The “correct” algorithm depends on whether you care about what’s optimal given perfect execution, or what’s good accounting for your actual (exploratory) behaviour. In production systems—where exploration happens on live data—on-policy methods like SARSA are often preferred precisely because they don’t pretend they’ll always execute optimally.

Expected SARSA

A simple but effective improvement: instead of sampling \(A’\) from the policy (SARSA) or using \(\max_{a’}\) (Q-Learning), use the expected value under the policy:

\[Q(S_t, A_t) \leftarrow Q(S_t, A_t) + \alpha\left[R_{t+1} + \gamma \sum_{a’} \pi(a’|S_{t+1}) Q(S_{t+1}, a’) - Q(S_t, A_t)\right]\]

/ Expected SARSA: lower variance than SARSA, handles off-policy too
expectedSarsa:{[alpha;gamma;eps;nEpisodes]
  nCWStates:cwRows*cwCols;
  Q:nCWStates#enlist 4#0f;
  epRewards:();
  do[nEpisodes;
    s:cwStart; totalR:0f; done:0b;
    while[not done;
      a:cwSelectAction[Q;eps;s];
      result:cwStep[s;a];
      s2:result`s; r:result`r; done:result`done;
      / Expected value under epsilon-greedy policy
      / greedyA gets (1-eps + eps/nA), others get eps/nA
      nA:4;
      pi:nA#eps%nA;
      pi[imax Q[s2]]+:1f-eps;
      expQ:sum pi*Q[s2];
      target:r + gamma*$[done;0f;expQ];
      Q[s;a]+:alpha*(target - Q[s;a]);
      s:s2; totalR+:r
    ];
    epRewards,:totalR
  ];
  `Q`epRewards!(Q;epRewards)
  }
res_esarsa:expectedSarsa[0.5f;1f;0.1f;500];
avg neg[100]#res_esarsa`epRewards   / typically between SARSA and Q-Learning

Expected SARSA generalises both SARSA (if you use the current policy) and Q-Learning (if you use a greedy target policy). It has lower variance than SARSA because it averages out the randomness of \(A’\). In practice, it often outperforms both when computational cost per step isn’t a concern.

Why TD Methods Dominate

TD methods are the workhorses of practical RL for three reasons:

  1. Online learning: update at every step, not episode end. Essential for long or continuous tasks.
  2. No model needed: unlike DP, we sample transitions from the environment.
  3. Lower variance than MC: bootstrapping stabilises estimates, at the cost of some bias.

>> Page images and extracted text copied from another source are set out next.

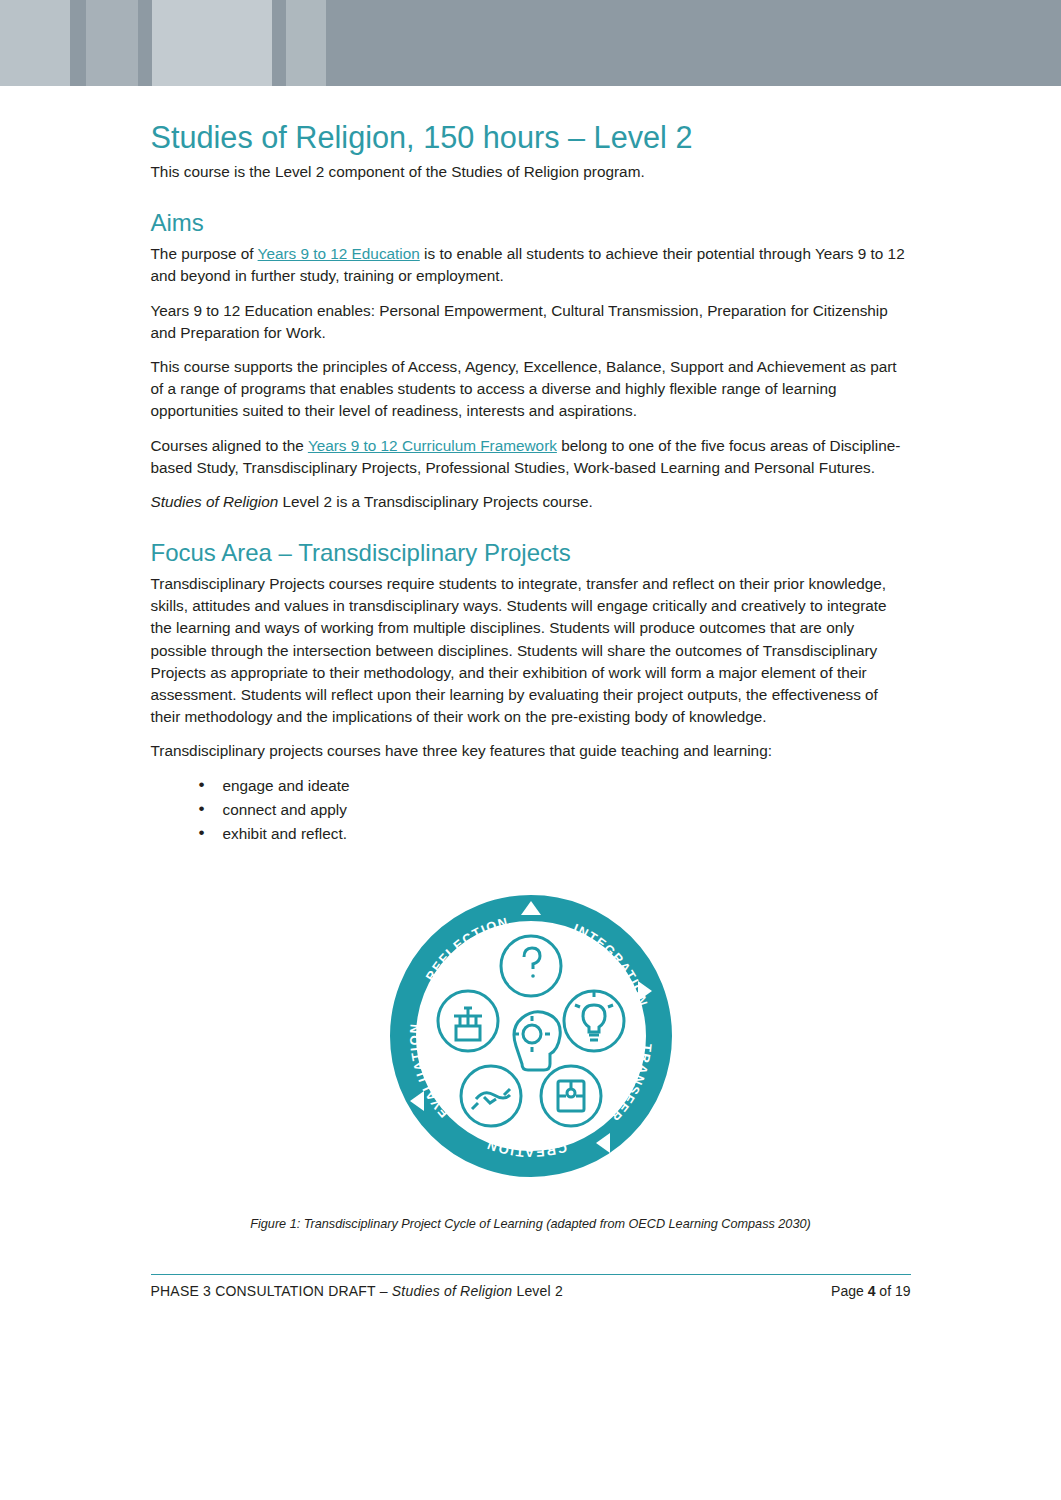Studies of Religion, 150 hours – Level 2
This course is the Level 2 component of the Studies of Religion program.
Aims
The purpose of Years 9 to 12 Education is to enable all students to achieve their potential through Years 9 to 12 and beyond in further study, training or employment.
Years 9 to 12 Education enables: Personal Empowerment, Cultural Transmission, Preparation for Citizenship and Preparation for Work.
This course supports the principles of Access, Agency, Excellence, Balance, Support and Achievement as part of a range of programs that enables students to access a diverse and highly flexible range of learning opportunities suited to their level of readiness, interests and aspirations.
Courses aligned to the Years 9 to 12 Curriculum Framework belong to one of the five focus areas of Discipline-based Study, Transdisciplinary Projects, Professional Studies, Work-based Learning and Personal Futures.
Studies of Religion Level 2 is a Transdisciplinary Projects course.
Focus Area – Transdisciplinary Projects
Transdisciplinary Projects courses require students to integrate, transfer and reflect on their prior knowledge, skills, attitudes and values in transdisciplinary ways. Students will engage critically and creatively to integrate the learning and ways of working from multiple disciplines. Students will produce outcomes that are only possible through the intersection between disciplines. Students will share the outcomes of Transdisciplinary Projects as appropriate to their methodology, and their exhibition of work will form a major element of their assessment. Students will reflect upon their learning by evaluating their project outputs, the effectiveness of their methodology and the implications of their work on the pre-existing body of knowledge.
Transdisciplinary projects courses have three key features that guide teaching and learning:
engage and ideate
connect and apply
exhibit and reflect.
INTEGRATION TRANSFER CREATION EVALUATION REFLECTION
Figure 1: Transdisciplinary Project Cycle of Learning (adapted from OECD Learning Compass 2030)
PHASE 3 CONSULTATION DRAFT – Studies of Religion Level 2
Page 4 of 19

The bias from bootstrapping never fully goes away—Q-Learning converges to \(q^*\) only under appropriate conditions on learning rates and infinite exploration. But in practice, with reasonable hyperparameters, it works extraordinarily well. The rest of this book explores what happens when you need more: longer lookaheads (Chapter 7), approximate value functions (Chapter 8), or direct policy optimisation (Chapter 9).